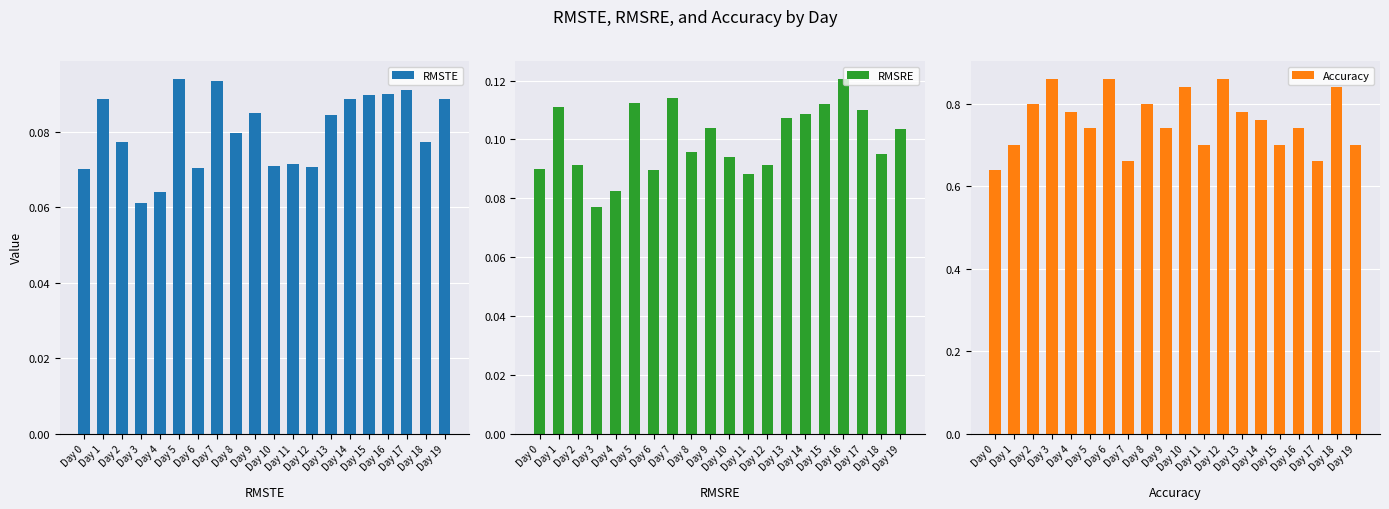

Which series has the largest total across all categories?

Accuracy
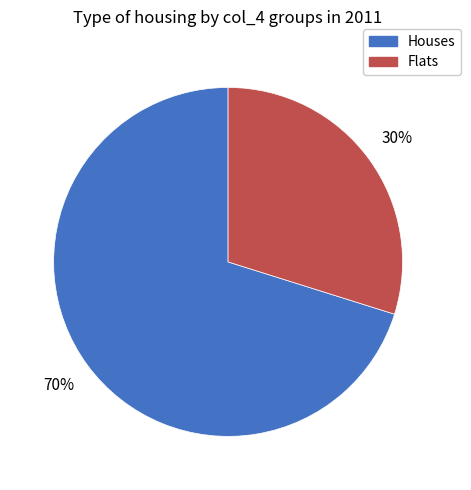

Is there a majority slice in this chart?

Yes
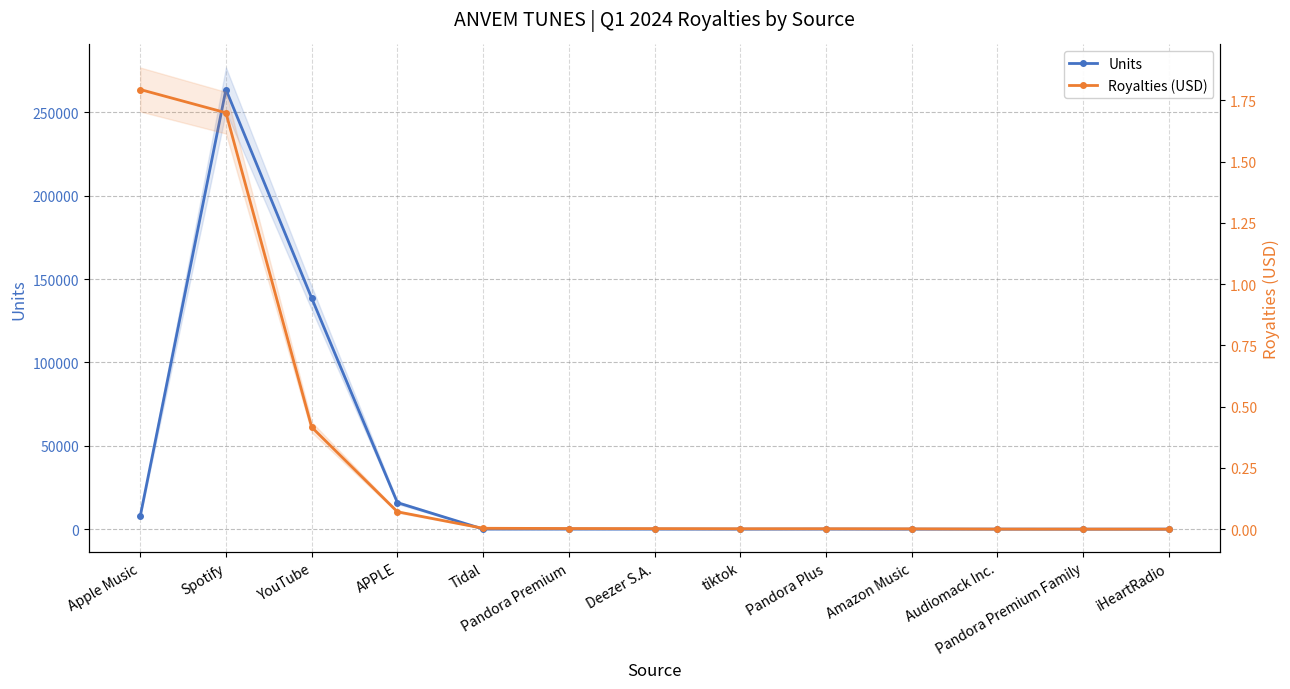

True or false: Units and Royalties (USD) intersect in this chart.

False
-- -- --
> _JOB ITEM_
Convert the listing above into a JSON list of strings with one string per line, omitting blank lines. Leave the pictures out.

> _SOLUTION TO THE EXERCISE_
[
  "Which series has the largest total across all categories?",
  "Accuracy",
  "Is there a majority slice in this chart?",
  "Yes",
  "True or false: Units and Royalties (USD) intersect in this chart.",
  "False"
]